Step 2: Configure Roo Code (OpenAI Compatible)
Open the Roo Code panel and go to settings (gear icon). In the provider section, set:
- API Provider — select
OpenAI Compatible. - Base URL —
https://gate.joingonka.ai/v1 - API Key —
jg-your-key - Model (Model ID) —
Qwen/Qwen3-235B-A22B-Instruct-2507-FP8
Below, in the Model Configuration block, you can manually refine model parameters:
- Context Window —
131072(128K tokens). - Max Output Tokens —
8192for Qwen3-235B (Gateway ceiling). For Kimi K2.6, set3072; for MiniMax M2.7, set4096. - Input Price / Output Price — you can set actual rates (≈$0.0005 per 1M input, output ×3) so that Roo Code correctly calculates the cost of tasks directly in the interface.
Important about tool calling: Roo Code uses only native tool calling—there is no XML fallback like in older agents. Therefore, the model must support function calling. The default Qwen3-235B through our Gateway supports native tool calling—Roo Code works with it out of the box.
Verification: In Roo Code chat, type “Create a file hello.py with a function that prints Hello World.” The agent will suggest creating the file and show a diff for approval.
Comparing Agent Session Costs
Roo Code is an agentic tool: it doesn't respond with a single message but performs a task—reads files, writes code, runs tests, fixes bugs. Each action is a model call. Let's compare the cost of typical sessions:
| Task | Tokens | Anthropic Claude | OpenAI GPT | JoinGonka Gonka |
|---|---|---|---|---|
| Simple bug fix | ~5M | $15 — $75 | $12 — $50 | $0.005 |
| New feature (2-3 files) | ~20M | $60 — $300 | $50 — $200 | $0.02 |
| Module refactoring | ~50M | $150 — $750 | $125 — $500 | $0.05 |
| Full development session (4h) | ~100M | $300 — $1,500 | $250 — $1,000 | $0.10 |
With JoinGonka Gateway, Roo Code becomes an everyday tool—you can use it for every ticket, every bug, every feature, without worrying about the bill. 10M free tokens at startup are enough for dozens of tasks.
Model parameters (all have 128K context = 131072 tokens): Qwen3-235B — up to 8192 tokens of response; Kimi K2.6 — up to 3072; MiniMax M2.7 — up to 4096. If max_tokens for a non-stream request is not specified, the Gateway will default to returning up to 1500 tokens.
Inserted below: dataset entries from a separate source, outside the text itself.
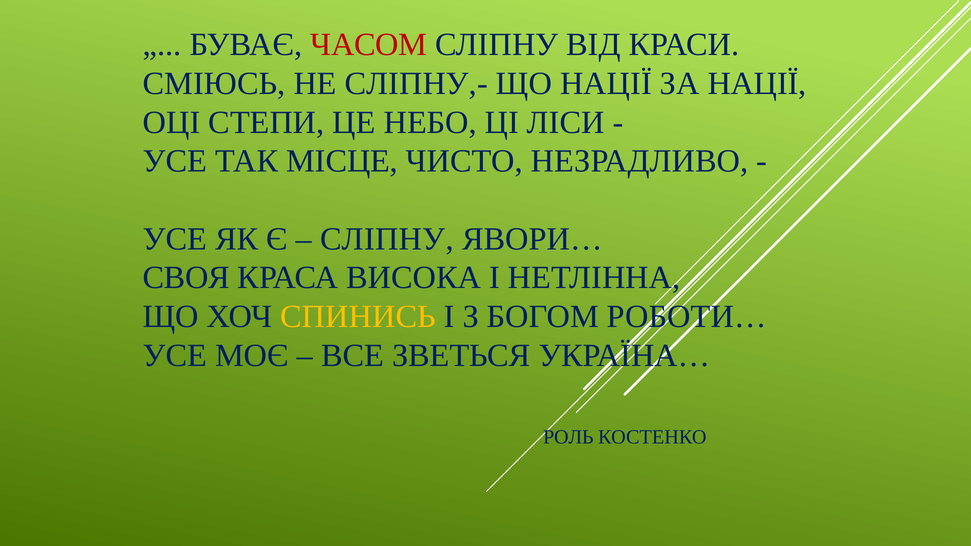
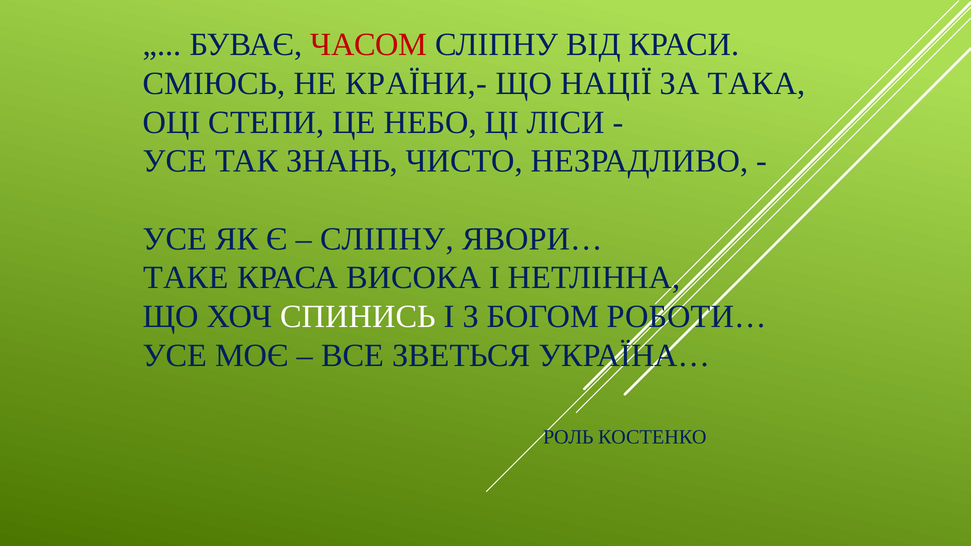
СЛІПНУ,-: СЛІПНУ,- -> КРАЇНИ,-
ЗА НАЦІЇ: НАЦІЇ -> ТАКА
МІСЦЕ: МІСЦЕ -> ЗНАНЬ
СВОЯ: СВОЯ -> ТАКЕ
СПИНИСЬ colour: yellow -> white
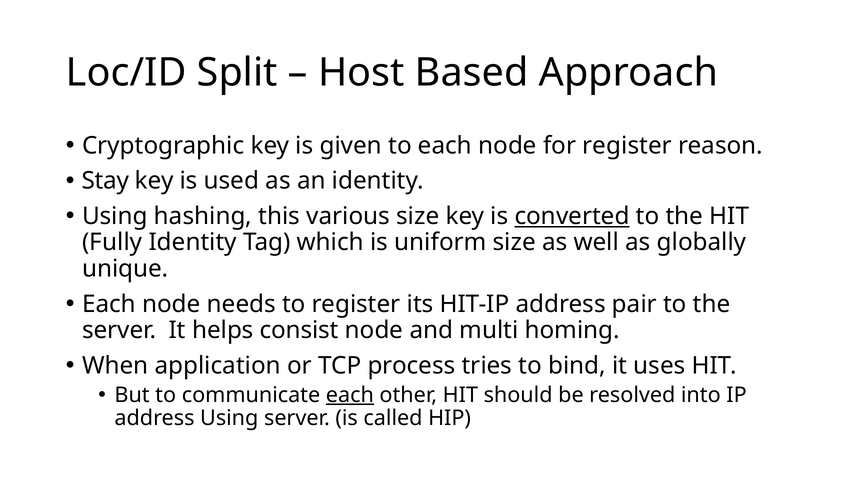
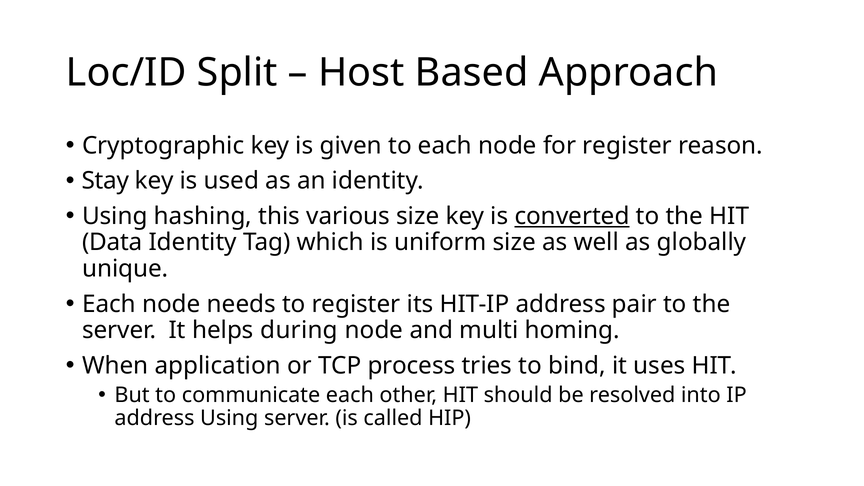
Fully: Fully -> Data
consist: consist -> during
each at (350, 395) underline: present -> none
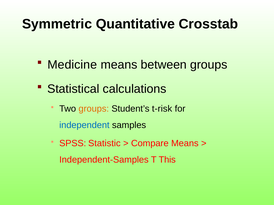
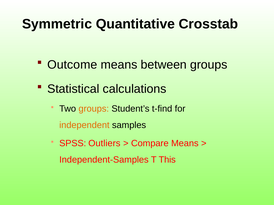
Medicine: Medicine -> Outcome
t-risk: t-risk -> t-find
independent colour: blue -> orange
Statistic: Statistic -> Outliers
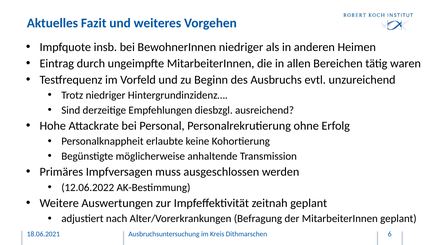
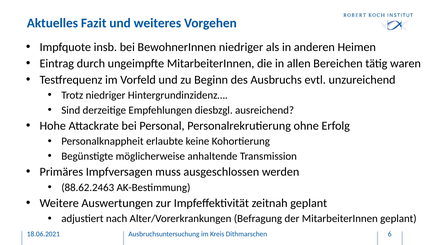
12.06.2022: 12.06.2022 -> 88.62.2463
Roo Code automatically breaks down long generations into steps.
How Roo Code differs from Cline: modes and Anthropic format
Roo Code is a fork of Cline, but with significant differences that change the workflow:
- Modes: Switch the agent's role to match the task—Architect for planning, Code for writing code, Ask for project questions, Debug for error searching. You can create custom modes with separate instructions and approved tool sets.
- Native tool calling only: Unlike agents with text/XML parsing, Roo Code sends tools according to the native OpenAI
toolsschema and receives calls as separate events—lower latency and more reliable results. The downside: the model must support function calling (Qwen3-235B through our Gateway supports it). - Custom instructions and profiles: Project rules (e.g., via a rules file in the repository) and several saved provider configurations that are easy to switch between.
Connecting via Anthropic format. If you want to use our /v1/messages endpoint instead of the OpenAI format: In settings, select API Provider → Anthropic, check "Use custom base URL" and specify https://gate.joingonka.ai, paste the same jg-your-key into the Anthropic API Key field, then specify the model name (e.g., Qwen/Qwen3-235B-A22B-Instruct-2507-FP8). The key and balance are shared for both formats; native tool_use in Anthropic mode also passes through the Gateway.